▶ [Task instructions]: Locate the line bearing "8 de janeiro: 3 anos da tentativa de Golpe" in the material below, then reproduce it and each following line up to and including the line bearing "名字，以防重复；2、创业者的身份证件；3、企业经营范围；4、".

--------------------------------

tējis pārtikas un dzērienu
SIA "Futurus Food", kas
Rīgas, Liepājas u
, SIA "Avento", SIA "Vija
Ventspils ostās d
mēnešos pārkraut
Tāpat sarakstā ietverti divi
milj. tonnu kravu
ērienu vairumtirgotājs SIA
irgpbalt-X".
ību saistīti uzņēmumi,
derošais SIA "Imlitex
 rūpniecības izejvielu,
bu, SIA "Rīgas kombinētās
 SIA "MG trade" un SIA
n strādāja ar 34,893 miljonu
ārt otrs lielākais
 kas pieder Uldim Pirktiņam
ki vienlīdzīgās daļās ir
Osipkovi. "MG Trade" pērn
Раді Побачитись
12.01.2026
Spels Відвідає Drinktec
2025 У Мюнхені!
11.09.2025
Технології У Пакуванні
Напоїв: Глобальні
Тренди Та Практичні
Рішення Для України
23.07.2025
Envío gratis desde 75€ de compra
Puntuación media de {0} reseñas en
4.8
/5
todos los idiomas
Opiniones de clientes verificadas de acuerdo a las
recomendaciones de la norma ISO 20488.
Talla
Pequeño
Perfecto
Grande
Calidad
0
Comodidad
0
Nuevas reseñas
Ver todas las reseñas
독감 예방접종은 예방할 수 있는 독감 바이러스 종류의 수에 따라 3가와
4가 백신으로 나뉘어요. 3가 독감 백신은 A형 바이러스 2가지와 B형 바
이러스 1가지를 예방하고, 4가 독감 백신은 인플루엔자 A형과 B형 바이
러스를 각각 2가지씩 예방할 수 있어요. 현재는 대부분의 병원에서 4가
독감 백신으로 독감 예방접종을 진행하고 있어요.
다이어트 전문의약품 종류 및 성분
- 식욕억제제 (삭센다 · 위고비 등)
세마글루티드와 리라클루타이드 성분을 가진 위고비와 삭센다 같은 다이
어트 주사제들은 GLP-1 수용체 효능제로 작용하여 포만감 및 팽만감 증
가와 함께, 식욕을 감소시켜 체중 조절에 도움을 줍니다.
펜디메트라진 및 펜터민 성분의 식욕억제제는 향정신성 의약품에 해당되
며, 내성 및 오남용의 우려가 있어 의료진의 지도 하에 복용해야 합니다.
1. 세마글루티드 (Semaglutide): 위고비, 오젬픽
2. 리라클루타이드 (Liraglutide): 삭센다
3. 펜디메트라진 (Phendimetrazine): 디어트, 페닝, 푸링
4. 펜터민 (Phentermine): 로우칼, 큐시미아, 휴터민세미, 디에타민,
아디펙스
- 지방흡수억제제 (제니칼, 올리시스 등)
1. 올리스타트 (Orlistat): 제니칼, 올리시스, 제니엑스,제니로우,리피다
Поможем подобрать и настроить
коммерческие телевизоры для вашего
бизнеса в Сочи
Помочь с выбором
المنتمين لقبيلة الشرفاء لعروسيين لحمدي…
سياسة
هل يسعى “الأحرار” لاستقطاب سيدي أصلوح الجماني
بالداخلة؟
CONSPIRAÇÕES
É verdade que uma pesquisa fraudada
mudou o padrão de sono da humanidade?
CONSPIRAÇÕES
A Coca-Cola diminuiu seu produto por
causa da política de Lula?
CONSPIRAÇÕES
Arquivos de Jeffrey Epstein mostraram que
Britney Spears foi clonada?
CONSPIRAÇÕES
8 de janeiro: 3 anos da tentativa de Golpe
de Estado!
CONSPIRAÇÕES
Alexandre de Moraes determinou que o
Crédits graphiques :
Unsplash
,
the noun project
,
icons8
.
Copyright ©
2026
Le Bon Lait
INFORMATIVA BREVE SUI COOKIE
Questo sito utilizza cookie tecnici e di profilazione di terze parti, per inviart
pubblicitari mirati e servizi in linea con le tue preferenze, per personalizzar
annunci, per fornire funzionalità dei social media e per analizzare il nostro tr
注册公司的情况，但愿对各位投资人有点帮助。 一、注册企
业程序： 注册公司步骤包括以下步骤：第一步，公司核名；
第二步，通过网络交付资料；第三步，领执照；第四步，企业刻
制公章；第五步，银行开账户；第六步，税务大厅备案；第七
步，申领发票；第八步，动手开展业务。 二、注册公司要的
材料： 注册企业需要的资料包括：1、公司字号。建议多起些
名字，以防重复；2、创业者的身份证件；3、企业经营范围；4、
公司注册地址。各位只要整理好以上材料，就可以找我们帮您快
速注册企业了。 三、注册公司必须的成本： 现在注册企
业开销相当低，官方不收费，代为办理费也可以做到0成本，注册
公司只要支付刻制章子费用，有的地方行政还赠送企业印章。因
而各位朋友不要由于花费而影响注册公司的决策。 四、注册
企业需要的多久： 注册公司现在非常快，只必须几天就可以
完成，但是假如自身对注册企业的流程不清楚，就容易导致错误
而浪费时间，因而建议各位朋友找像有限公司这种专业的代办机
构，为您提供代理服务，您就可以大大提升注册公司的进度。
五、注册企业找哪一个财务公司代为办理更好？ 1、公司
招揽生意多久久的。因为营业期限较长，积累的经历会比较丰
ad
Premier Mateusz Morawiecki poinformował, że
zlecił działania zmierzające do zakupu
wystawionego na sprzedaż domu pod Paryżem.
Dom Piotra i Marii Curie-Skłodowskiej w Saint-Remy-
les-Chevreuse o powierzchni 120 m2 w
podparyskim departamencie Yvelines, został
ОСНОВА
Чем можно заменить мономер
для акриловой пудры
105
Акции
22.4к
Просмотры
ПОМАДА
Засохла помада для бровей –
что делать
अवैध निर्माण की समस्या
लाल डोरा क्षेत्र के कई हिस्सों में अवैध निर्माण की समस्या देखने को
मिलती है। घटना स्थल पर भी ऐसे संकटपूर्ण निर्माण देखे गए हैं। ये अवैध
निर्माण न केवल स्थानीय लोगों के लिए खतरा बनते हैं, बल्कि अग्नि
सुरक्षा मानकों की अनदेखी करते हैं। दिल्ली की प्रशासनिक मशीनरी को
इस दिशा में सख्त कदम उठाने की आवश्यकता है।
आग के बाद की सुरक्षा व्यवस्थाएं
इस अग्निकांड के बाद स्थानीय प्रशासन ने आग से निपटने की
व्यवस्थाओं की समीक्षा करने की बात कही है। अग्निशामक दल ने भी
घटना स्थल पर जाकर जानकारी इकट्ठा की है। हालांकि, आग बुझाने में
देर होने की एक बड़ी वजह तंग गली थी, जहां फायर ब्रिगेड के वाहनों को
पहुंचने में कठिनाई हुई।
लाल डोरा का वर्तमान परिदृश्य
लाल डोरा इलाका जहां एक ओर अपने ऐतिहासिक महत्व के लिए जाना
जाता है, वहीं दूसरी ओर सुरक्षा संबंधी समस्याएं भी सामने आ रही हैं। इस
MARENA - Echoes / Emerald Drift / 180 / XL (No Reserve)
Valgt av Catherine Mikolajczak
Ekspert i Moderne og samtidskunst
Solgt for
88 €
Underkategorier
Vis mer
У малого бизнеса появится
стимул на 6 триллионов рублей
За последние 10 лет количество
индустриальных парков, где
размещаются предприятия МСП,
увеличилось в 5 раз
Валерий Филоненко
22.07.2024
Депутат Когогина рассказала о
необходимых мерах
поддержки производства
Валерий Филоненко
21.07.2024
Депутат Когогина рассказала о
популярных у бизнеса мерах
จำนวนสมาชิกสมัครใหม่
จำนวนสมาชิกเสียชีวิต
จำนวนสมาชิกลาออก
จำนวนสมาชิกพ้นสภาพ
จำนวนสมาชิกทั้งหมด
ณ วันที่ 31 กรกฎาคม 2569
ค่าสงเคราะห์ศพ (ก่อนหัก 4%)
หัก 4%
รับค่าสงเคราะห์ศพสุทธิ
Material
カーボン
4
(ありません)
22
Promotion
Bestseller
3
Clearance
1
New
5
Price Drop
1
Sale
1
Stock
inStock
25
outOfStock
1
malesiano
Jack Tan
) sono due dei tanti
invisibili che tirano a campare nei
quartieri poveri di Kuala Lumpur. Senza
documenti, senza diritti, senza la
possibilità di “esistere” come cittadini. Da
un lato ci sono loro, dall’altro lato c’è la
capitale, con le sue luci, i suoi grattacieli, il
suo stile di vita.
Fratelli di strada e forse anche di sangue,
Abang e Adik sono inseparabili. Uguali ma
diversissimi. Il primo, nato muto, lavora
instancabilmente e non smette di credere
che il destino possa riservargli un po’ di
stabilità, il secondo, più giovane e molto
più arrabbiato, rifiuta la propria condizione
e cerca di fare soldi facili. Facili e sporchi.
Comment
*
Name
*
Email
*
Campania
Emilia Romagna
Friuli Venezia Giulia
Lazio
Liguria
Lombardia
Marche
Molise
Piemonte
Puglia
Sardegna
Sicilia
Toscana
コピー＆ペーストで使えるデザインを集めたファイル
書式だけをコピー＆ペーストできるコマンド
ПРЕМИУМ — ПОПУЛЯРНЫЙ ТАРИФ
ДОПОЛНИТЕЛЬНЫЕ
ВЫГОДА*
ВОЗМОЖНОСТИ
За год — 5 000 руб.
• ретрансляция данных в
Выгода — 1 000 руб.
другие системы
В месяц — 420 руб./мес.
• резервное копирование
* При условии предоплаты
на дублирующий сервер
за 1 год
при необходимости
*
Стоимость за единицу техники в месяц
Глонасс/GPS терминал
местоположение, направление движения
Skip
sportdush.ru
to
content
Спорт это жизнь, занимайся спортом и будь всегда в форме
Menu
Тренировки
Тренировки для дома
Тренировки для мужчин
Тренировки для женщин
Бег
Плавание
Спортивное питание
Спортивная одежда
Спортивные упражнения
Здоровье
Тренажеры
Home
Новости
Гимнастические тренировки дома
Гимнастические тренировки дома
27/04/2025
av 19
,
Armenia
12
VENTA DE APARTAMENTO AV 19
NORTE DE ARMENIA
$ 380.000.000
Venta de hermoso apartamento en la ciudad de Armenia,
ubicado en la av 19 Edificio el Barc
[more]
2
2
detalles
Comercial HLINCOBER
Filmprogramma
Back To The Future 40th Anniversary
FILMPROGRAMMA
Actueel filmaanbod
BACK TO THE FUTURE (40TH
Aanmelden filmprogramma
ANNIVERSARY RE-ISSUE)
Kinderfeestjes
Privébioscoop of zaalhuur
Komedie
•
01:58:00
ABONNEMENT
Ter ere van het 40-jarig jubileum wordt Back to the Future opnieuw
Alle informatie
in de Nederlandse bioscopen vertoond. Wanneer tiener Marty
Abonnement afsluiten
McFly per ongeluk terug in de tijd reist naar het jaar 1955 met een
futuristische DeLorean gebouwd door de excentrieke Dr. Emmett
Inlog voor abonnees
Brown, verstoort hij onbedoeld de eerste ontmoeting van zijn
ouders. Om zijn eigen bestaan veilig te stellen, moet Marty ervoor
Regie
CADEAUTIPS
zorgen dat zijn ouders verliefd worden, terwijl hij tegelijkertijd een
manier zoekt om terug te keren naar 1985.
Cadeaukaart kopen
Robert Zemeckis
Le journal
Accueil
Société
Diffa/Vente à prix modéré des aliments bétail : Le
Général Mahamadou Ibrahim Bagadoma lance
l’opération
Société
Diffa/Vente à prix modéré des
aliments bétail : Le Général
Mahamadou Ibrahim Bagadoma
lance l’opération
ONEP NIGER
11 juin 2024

--------------------------------

▶ [Answer below]:
8 de janeiro: 3 anos da tentativa de Golpe
de Estado!
CONSPIRAÇÕES
Alexandre de Moraes determinou que o
Crédits graphiques :
Unsplash
,
the noun project
,
icons8
.
Copyright ©
2026
Le Bon Lait
INFORMATIVA BREVE SUI COOKIE
Questo sito utilizza cookie tecnici e di profilazione di terze parti, per inviart
pubblicitari mirati e servizi in linea con le tue preferenze, per personalizzar
annunci, per fornire funzionalità dei social media e per analizzare il nostro tr
注册公司的情况，但愿对各位投资人有点帮助。 一、注册企
业程序： 注册公司步骤包括以下步骤：第一步，公司核名；
第二步，通过网络交付资料；第三步，领执照；第四步，企业刻
制公章；第五步，银行开账户；第六步，税务大厅备案；第七
步，申领发票；第八步，动手开展业务。 二、注册公司要的
材料： 注册企业需要的资料包括：1、公司字号。建议多起些
名字，以防重复；2、创业者的身份证件；3、企业经营范围；4、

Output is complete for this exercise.